> _What you will do_
For every entry, reproduce the wording exactly and omit any image it holds.

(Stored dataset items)
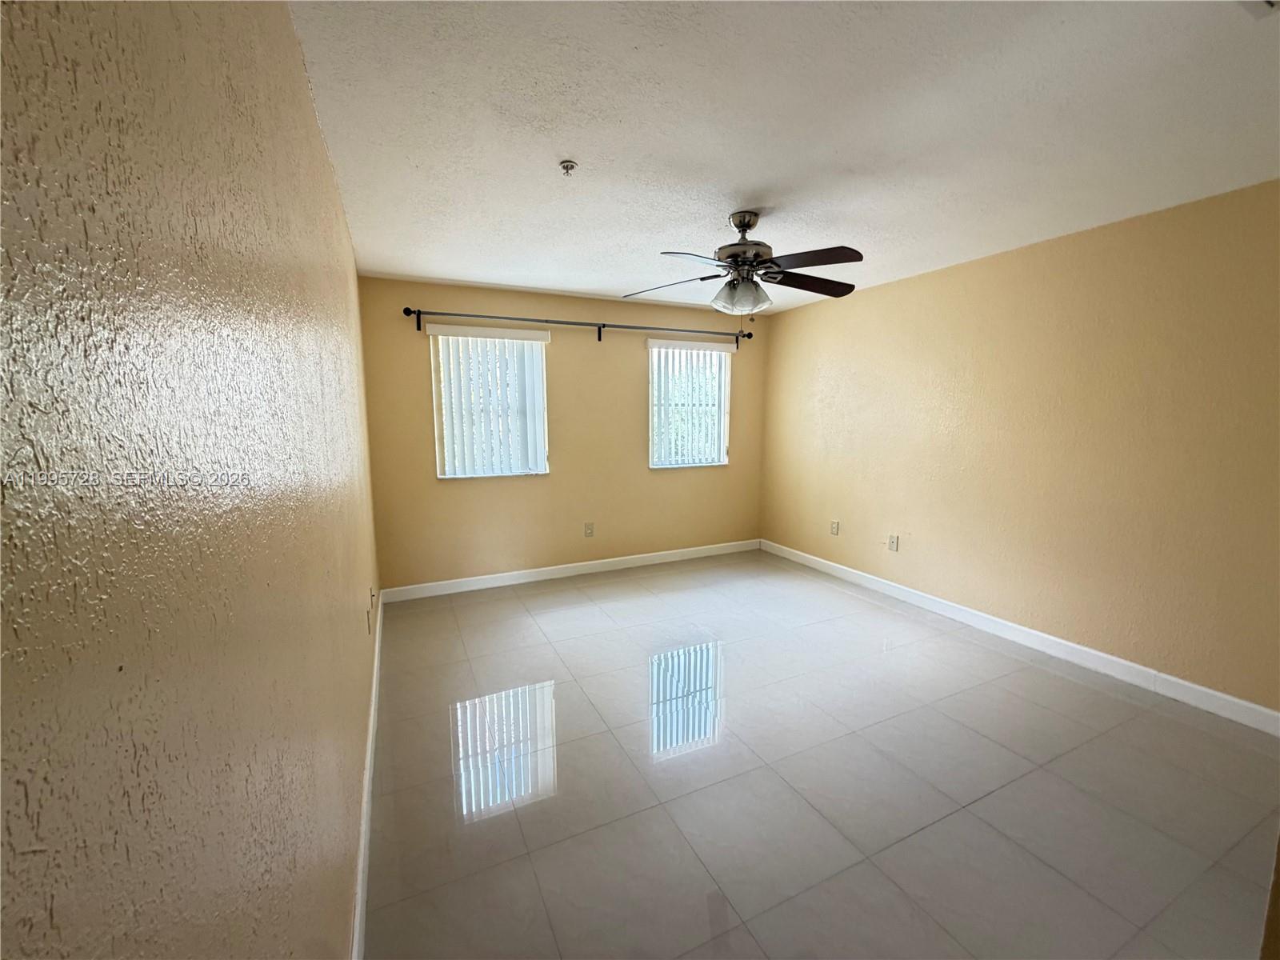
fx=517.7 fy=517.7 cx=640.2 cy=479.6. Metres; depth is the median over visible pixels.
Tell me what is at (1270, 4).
ceiling vent
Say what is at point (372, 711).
left baseboard
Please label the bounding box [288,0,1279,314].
ceiling
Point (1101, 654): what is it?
baseboard
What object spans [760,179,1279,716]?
right wall
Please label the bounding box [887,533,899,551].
wall socket
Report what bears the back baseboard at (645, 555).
attached to the back wall at (531, 307)
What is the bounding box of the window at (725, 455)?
[648,337,731,467]
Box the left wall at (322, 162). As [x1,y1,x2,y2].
[0,0,381,959]
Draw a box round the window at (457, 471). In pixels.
[428,326,549,479]
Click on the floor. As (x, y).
(1119, 702)
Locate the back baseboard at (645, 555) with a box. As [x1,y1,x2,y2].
[378,539,760,601]
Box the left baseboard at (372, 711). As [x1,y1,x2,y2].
[349,598,383,959]
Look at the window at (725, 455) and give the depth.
5.09 m
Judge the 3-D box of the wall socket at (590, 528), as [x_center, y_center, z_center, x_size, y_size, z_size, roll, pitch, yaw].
[-0.465,0.451,4.683,0.076,0.126,0.009,-3,8,-25]
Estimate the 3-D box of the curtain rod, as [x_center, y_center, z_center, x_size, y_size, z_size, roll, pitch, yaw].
[-0.358,-1.312,4.513,3.097,0.132,0.124,-3,8,-25]
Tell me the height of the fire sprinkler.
0.040 m
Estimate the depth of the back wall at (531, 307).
4.47 m
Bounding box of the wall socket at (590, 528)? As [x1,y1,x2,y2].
[584,521,595,536]
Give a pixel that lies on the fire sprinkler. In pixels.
(568, 168)
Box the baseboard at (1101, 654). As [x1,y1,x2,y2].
[759,540,1279,737]
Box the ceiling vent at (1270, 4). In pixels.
[1238,0,1279,18]
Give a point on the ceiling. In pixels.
(751, 184)
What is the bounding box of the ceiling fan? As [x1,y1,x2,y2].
[620,210,862,317]
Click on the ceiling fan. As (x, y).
(735, 257)
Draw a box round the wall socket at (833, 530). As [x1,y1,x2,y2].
[829,519,839,534]
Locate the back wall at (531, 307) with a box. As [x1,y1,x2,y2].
[359,277,767,591]
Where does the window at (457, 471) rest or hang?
in the back wall at (531, 307)
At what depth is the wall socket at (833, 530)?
4.62 m
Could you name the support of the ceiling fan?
hanging from the ceiling
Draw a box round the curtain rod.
[402,305,751,344]
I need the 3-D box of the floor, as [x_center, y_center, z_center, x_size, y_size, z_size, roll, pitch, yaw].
[0.737,1.199,2.401,3.660,0.103,5.627,-3,8,-25]
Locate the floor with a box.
[360,550,1279,959]
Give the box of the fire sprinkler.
[559,159,577,175]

> _Output for this exercise_
fx=517.7 fy=517.7 cx=640.2 cy=479.6. Metres; depth is the median over visible pixels.
Tell me what is at (1270, 4).
ceiling vent
Say what is at point (372, 711).
left baseboard
Please label the bounding box [288,0,1279,314].
ceiling
Point (1101, 654): what is it?
baseboard
What object spans [760,179,1279,716]?
right wall
Please label the bounding box [887,533,899,551].
wall socket
Report what bears the back baseboard at (645, 555).
attached to the back wall at (531, 307)
What is the bounding box of the window at (725, 455)?
[648,337,731,467]
Box the left wall at (322, 162). As [x1,y1,x2,y2].
[0,0,381,959]
Draw a box round the window at (457, 471). In pixels.
[428,326,549,479]
Click on the floor. As (x, y).
(1119, 702)
Locate the back baseboard at (645, 555) with a box. As [x1,y1,x2,y2].
[378,539,760,601]
Box the left baseboard at (372, 711). As [x1,y1,x2,y2].
[349,598,383,959]
Look at the window at (725, 455) and give the depth.
5.09 m
Judge the 3-D box of the wall socket at (590, 528), as [x_center, y_center, z_center, x_size, y_size, z_size, roll, pitch, yaw].
[-0.465,0.451,4.683,0.076,0.126,0.009,-3,8,-25]
Estimate the 3-D box of the curtain rod, as [x_center, y_center, z_center, x_size, y_size, z_size, roll, pitch, yaw].
[-0.358,-1.312,4.513,3.097,0.132,0.124,-3,8,-25]
Tell me the height of the fire sprinkler.
0.040 m
Estimate the depth of the back wall at (531, 307).
4.47 m
Bounding box of the wall socket at (590, 528)? As [x1,y1,x2,y2].
[584,521,595,536]
Give a pixel that lies on the fire sprinkler. In pixels.
(568, 168)
Box the baseboard at (1101, 654). As [x1,y1,x2,y2].
[759,540,1279,737]
Box the ceiling vent at (1270, 4). In pixels.
[1238,0,1279,18]
Give a point on the ceiling. In pixels.
(751, 184)
What is the bounding box of the ceiling fan? As [x1,y1,x2,y2].
[620,210,862,317]
Click on the ceiling fan. As (x, y).
(735, 257)
Draw a box round the wall socket at (833, 530). As [x1,y1,x2,y2].
[829,519,839,534]
Locate the back wall at (531, 307) with a box. As [x1,y1,x2,y2].
[359,277,767,591]
Where does the window at (457, 471) rest or hang?
in the back wall at (531, 307)
At what depth is the wall socket at (833, 530)?
4.62 m
Could you name the support of the ceiling fan?
hanging from the ceiling
Draw a box round the curtain rod.
[402,305,751,344]
I need the 3-D box of the floor, as [x_center, y_center, z_center, x_size, y_size, z_size, roll, pitch, yaw].
[0.737,1.199,2.401,3.660,0.103,5.627,-3,8,-25]
Locate the floor with a box.
[360,550,1279,959]
Give the box of the fire sprinkler.
[559,159,577,175]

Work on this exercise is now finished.